- _What to work on_
Can you transcribe every record below exactly as it appears?

- _Data for this task_
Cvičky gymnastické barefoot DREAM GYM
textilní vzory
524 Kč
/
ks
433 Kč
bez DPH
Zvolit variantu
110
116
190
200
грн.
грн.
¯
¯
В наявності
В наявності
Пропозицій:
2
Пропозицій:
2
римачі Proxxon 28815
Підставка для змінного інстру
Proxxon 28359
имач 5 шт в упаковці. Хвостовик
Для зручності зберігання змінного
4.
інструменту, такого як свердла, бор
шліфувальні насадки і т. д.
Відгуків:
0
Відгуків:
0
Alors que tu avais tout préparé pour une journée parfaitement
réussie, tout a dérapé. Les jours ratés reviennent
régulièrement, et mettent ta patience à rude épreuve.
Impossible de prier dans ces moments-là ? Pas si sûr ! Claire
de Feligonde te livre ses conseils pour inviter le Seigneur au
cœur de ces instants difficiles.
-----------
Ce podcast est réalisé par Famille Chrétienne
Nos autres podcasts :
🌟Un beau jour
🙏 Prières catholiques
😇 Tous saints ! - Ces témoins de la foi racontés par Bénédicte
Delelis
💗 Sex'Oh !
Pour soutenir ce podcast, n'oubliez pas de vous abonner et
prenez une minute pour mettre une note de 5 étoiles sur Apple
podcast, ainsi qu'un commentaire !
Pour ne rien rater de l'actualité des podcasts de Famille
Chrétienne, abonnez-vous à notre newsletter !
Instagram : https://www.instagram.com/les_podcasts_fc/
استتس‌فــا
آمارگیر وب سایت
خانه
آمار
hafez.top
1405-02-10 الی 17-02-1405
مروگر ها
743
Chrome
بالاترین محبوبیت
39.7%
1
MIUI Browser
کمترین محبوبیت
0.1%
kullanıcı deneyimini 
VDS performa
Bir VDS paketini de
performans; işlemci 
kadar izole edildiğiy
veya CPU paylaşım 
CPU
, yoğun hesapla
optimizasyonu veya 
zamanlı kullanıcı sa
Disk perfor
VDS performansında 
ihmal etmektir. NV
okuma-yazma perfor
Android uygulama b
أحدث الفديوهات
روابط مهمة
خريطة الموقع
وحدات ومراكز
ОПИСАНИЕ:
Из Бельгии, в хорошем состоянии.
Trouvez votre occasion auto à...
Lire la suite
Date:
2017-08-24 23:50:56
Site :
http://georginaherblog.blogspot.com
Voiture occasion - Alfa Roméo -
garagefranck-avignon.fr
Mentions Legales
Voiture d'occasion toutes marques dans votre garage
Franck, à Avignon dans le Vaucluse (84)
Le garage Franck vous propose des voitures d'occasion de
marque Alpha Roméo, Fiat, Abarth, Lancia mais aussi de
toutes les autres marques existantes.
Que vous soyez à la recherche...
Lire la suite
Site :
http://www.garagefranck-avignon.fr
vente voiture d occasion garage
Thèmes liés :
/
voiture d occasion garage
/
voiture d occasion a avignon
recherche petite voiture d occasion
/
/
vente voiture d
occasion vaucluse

- _Exercise answer_
Cvičky gymnastické barefoot DREAM GYM
textilní vzory
524 Kč
/
ks
433 Kč
bez DPH
Zvolit variantu
110
116
190
200
грн.
грн.
¯
¯
В наявності
В наявності
Пропозицій:
2
Пропозицій:
2
римачі Proxxon 28815
Підставка для змінного інстру
Proxxon 28359
имач 5 шт в упаковці. Хвостовик
Для зручності зберігання змінного
4.
інструменту, такого як свердла, бор
шліфувальні насадки і т. д.
Відгуків:
0
Відгуків:
0
Alors que tu avais tout préparé pour une journée parfaitement
réussie, tout a dérapé. Les jours ratés reviennent
régulièrement, et mettent ta patience à rude épreuve.
Impossible de prier dans ces moments-là ? Pas si sûr ! Claire
de Feligonde te livre ses conseils pour inviter le Seigneur au
cœur de ces instants difficiles.
-----------
Ce podcast est réalisé par Famille Chrétienne
Nos autres podcasts :
🌟Un beau jour
🙏 Prières catholiques
😇 Tous saints ! - Ces témoins de la foi racontés par Bénédicte
Delelis
💗 Sex'Oh !
Pour soutenir ce podcast, n'oubliez pas de vous abonner et
prenez une minute pour mettre une note de 5 étoiles sur Apple
podcast, ainsi qu'un commentaire !
Pour ne rien rater de l'actualité des podcasts de Famille
Chrétienne, abonnez-vous à notre newsletter !
Instagram : https://www.instagram.com/les_podcasts_fc/
استتس‌فــا
آمارگیر وب سایت
خانه
آمار
hafez.top
1405-02-10 الی 17-02-1405
مروگر ها
743
Chrome
بالاترین محبوبیت
39.7%
1
MIUI Browser
کمترین محبوبیت
0.1%
kullanıcı deneyimini 
VDS performa
Bir VDS paketini de
performans; işlemci 
kadar izole edildiğiy
veya CPU paylaşım 
CPU
, yoğun hesapla
optimizasyonu veya 
zamanlı kullanıcı sa
Disk perfor
VDS performansında 
ihmal etmektir. NV
okuma-yazma perfor
Android uygulama b
أحدث الفديوهات
روابط مهمة
خريطة الموقع
وحدات ومراكز
ОПИСАНИЕ:
Из Бельгии, в хорошем состоянии.
Trouvez votre occasion auto à...
Lire la suite
Date:
2017-08-24 23:50:56
Site :
http://georginaherblog.blogspot.com
Voiture occasion - Alfa Roméo -
garagefranck-avignon.fr
Mentions Legales
Voiture d'occasion toutes marques dans votre garage
Franck, à Avignon dans le Vaucluse (84)
Le garage Franck vous propose des voitures d'occasion de
marque Alpha Roméo, Fiat, Abarth, Lancia mais aussi de
toutes les autres marques existantes.
Que vous soyez à la recherche...
Lire la suite
Site :
http://www.garagefranck-avignon.fr
vente voiture d occasion garage
Thèmes liés :
/
voiture d occasion garage
/
voiture d occasion a avignon
recherche petite voiture d occasion
/
/
vente voiture d
occasion vaucluse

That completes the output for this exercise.